Ровно в шесть я был дома у Явеца. Меня провели через коридор и столовую, которая, видимо, служила также и гостиной, потом – внутренний коридор и справа – рабочий кабинет Явеца. Маленькая аккуратно подстриженная бородка, гладкий невысокий лоб, светлое лицо, добрые и внимательные глаза; казалось, этот человек во всем соблюдал чистоту и этикет и был несколько наивен. Он сидел за столом спиной к окну; на столе стоял большой красивый светильник с абажуром, который направлял весь свет на большую книгу, Вавилонский Талмуд, изданный в Вильно. Я заметил издали: трактат «Санхедрин». Он закрыл книгу, поздоровался со мной и попросил садиться – не напротив него, а рядом с ним: у кресла, в котором он сидел, стоял стул.

════════

Задание:
Выпишите из отрывка все черты внешности Явеца, которые там описаны. Перечень ниже никак не связан с отрывком.

════════

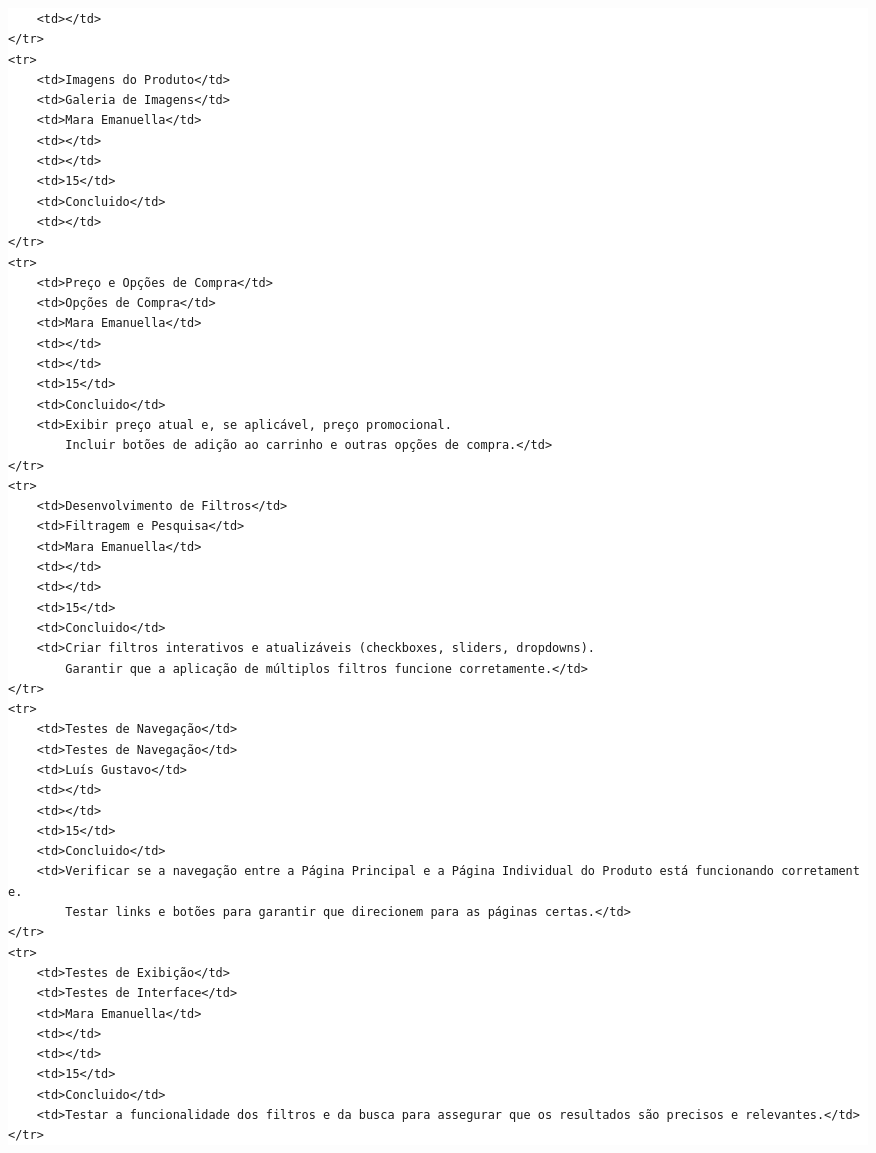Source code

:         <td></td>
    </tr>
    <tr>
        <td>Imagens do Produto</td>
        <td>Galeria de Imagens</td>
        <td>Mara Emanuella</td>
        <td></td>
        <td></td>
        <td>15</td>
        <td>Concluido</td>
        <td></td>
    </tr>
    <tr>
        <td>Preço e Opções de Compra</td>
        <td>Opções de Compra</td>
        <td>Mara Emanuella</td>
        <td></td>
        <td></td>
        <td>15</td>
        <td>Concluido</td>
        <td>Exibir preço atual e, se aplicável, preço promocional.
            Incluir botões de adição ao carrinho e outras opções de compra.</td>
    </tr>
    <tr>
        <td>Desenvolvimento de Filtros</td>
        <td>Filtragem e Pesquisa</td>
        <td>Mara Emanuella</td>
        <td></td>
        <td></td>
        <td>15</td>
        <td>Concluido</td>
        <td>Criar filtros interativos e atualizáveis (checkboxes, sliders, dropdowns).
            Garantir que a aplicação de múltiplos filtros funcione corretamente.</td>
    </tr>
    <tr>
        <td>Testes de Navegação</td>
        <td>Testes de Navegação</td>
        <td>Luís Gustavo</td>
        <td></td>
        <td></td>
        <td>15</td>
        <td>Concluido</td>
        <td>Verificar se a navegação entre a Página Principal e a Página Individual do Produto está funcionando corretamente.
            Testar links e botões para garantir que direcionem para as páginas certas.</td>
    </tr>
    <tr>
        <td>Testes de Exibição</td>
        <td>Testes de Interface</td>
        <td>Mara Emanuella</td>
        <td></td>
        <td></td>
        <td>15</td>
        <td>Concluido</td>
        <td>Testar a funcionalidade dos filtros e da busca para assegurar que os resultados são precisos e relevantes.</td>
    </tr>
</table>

════════

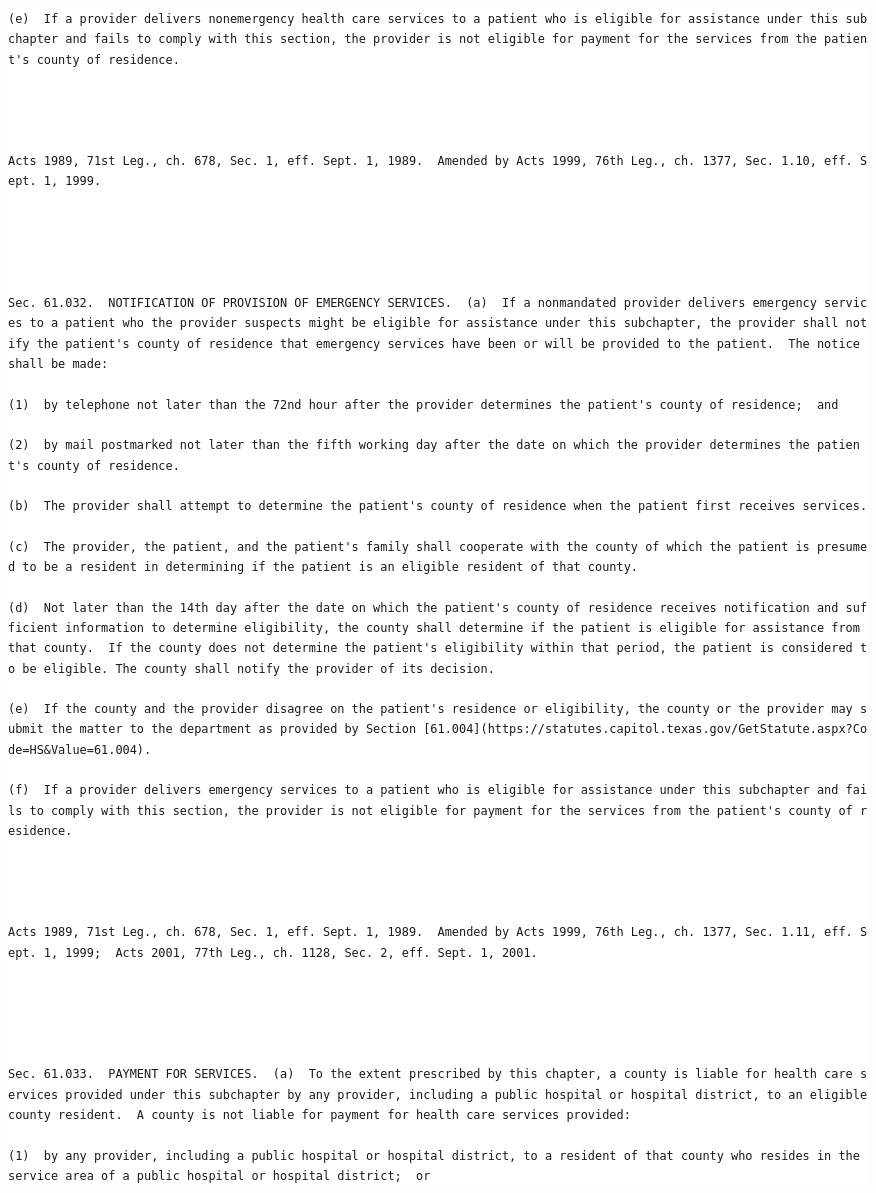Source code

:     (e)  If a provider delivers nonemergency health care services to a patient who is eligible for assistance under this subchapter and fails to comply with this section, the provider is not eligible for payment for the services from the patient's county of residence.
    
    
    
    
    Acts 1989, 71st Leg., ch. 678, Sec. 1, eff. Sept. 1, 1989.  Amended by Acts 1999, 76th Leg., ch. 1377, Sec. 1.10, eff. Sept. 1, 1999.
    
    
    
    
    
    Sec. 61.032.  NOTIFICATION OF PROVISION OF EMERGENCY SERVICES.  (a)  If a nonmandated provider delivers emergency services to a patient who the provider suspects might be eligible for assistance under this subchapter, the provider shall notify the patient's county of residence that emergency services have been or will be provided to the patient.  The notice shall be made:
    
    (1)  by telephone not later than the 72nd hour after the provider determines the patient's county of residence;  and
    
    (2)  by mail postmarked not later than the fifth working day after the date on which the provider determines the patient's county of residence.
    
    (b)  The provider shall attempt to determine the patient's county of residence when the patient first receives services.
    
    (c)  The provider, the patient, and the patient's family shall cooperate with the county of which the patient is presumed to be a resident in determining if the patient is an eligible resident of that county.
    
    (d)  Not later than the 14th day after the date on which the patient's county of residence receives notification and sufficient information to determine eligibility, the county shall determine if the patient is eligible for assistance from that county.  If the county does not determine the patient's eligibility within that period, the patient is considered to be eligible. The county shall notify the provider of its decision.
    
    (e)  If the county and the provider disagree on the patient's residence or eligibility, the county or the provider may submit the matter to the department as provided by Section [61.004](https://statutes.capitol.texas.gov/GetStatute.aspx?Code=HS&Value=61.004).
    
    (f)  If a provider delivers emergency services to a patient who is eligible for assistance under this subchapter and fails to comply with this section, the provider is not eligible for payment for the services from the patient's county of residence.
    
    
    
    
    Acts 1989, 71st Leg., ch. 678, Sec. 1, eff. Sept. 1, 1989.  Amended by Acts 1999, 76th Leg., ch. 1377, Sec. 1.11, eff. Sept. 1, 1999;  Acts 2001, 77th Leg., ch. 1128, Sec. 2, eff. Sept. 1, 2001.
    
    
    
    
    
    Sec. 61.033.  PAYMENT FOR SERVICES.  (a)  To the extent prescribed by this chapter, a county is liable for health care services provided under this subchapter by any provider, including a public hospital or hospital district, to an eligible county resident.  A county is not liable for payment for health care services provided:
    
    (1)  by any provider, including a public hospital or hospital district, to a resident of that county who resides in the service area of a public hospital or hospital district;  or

════════

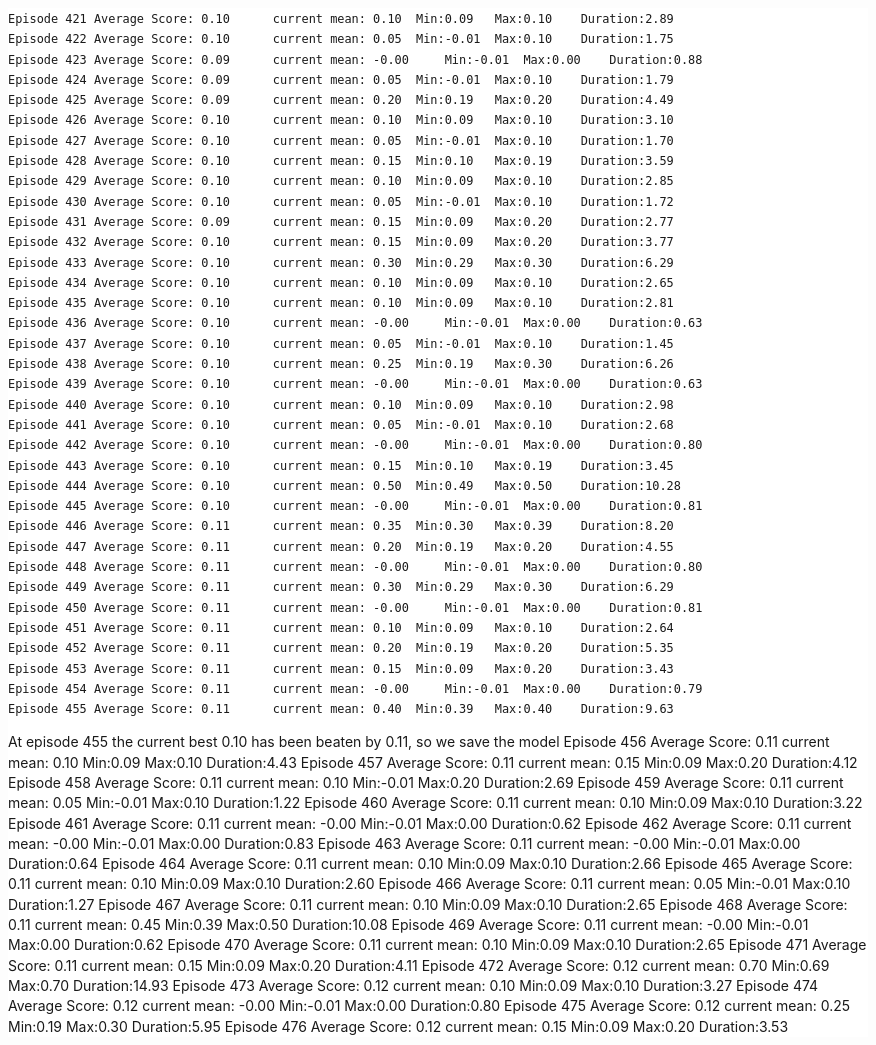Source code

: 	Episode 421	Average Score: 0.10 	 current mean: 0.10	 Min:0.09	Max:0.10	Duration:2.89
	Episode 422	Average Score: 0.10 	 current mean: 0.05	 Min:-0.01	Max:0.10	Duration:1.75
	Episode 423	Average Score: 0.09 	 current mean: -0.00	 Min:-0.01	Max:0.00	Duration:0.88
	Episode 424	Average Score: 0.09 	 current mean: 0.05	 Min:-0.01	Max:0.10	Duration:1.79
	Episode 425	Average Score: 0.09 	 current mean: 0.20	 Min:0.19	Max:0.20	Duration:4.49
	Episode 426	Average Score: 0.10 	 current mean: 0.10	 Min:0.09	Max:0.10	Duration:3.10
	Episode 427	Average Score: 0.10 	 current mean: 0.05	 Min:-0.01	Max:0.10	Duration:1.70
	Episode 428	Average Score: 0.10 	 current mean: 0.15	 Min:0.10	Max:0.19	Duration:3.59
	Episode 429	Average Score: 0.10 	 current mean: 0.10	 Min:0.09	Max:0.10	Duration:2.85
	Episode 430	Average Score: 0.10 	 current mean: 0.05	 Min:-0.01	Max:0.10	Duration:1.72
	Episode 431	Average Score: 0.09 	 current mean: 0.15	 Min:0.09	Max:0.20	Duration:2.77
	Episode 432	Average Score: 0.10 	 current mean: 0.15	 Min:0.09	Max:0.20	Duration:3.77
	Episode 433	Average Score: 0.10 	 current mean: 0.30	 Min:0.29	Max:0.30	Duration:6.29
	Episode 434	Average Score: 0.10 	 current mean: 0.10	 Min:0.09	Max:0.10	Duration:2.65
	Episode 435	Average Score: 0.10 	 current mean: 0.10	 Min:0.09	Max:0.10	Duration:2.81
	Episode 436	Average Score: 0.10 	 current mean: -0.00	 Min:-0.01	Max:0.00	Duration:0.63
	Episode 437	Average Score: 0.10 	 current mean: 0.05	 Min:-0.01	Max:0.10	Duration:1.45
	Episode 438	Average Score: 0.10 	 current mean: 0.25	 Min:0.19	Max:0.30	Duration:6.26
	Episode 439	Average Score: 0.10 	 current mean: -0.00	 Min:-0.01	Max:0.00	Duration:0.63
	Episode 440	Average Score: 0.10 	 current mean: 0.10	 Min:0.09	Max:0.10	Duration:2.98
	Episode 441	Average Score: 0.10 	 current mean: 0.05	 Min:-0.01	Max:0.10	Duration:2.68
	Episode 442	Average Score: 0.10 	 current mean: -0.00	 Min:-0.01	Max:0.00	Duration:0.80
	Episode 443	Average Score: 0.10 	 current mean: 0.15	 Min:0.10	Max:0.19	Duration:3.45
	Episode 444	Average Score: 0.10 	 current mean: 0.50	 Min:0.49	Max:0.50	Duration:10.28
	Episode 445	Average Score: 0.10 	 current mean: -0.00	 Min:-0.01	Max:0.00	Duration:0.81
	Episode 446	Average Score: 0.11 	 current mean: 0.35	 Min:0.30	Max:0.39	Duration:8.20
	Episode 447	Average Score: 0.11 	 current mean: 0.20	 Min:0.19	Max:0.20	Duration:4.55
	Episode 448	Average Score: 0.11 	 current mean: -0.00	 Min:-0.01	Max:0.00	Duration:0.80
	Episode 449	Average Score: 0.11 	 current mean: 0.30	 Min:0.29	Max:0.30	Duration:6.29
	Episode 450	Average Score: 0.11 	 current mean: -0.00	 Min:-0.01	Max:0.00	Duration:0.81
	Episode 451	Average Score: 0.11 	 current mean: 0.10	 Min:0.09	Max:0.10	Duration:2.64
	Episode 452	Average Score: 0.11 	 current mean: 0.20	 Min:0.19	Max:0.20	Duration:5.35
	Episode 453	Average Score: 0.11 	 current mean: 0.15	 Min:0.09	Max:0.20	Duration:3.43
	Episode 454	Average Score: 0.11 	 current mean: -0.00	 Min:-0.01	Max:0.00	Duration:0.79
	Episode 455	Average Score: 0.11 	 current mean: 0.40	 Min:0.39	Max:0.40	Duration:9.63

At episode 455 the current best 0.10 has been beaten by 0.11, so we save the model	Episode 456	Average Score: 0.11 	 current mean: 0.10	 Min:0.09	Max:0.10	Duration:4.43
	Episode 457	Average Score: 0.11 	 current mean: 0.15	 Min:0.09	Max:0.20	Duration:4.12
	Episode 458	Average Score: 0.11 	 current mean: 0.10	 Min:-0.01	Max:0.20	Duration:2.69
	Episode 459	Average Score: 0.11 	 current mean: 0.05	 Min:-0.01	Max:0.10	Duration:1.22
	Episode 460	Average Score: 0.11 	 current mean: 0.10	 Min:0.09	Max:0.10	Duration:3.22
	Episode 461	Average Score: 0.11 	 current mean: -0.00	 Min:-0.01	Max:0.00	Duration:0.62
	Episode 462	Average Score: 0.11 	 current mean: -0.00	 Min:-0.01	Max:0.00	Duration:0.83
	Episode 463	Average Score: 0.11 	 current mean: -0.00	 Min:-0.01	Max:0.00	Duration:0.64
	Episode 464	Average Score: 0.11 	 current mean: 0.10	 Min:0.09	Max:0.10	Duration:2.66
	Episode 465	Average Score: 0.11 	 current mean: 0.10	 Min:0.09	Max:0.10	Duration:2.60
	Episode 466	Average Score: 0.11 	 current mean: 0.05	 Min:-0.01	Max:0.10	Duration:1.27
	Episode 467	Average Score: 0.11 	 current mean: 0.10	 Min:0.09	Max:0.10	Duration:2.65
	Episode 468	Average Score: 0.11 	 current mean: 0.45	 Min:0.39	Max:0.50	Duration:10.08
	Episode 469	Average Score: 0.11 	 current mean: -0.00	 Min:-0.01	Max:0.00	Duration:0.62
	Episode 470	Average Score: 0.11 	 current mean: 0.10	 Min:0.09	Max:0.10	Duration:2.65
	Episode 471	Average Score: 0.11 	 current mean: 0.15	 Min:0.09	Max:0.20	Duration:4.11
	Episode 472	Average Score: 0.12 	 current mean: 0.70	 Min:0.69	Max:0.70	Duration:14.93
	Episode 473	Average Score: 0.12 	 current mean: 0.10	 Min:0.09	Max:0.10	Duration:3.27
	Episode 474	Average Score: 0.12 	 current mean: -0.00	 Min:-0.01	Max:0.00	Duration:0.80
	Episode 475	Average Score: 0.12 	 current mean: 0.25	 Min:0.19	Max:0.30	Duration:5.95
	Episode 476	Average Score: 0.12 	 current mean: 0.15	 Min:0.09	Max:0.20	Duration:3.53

════════

Письменный ответ:
Маленькая аккуратно подстриженная бородка, гладкий невысокий лоб, светлое лицо, добрые и внимательные глаза.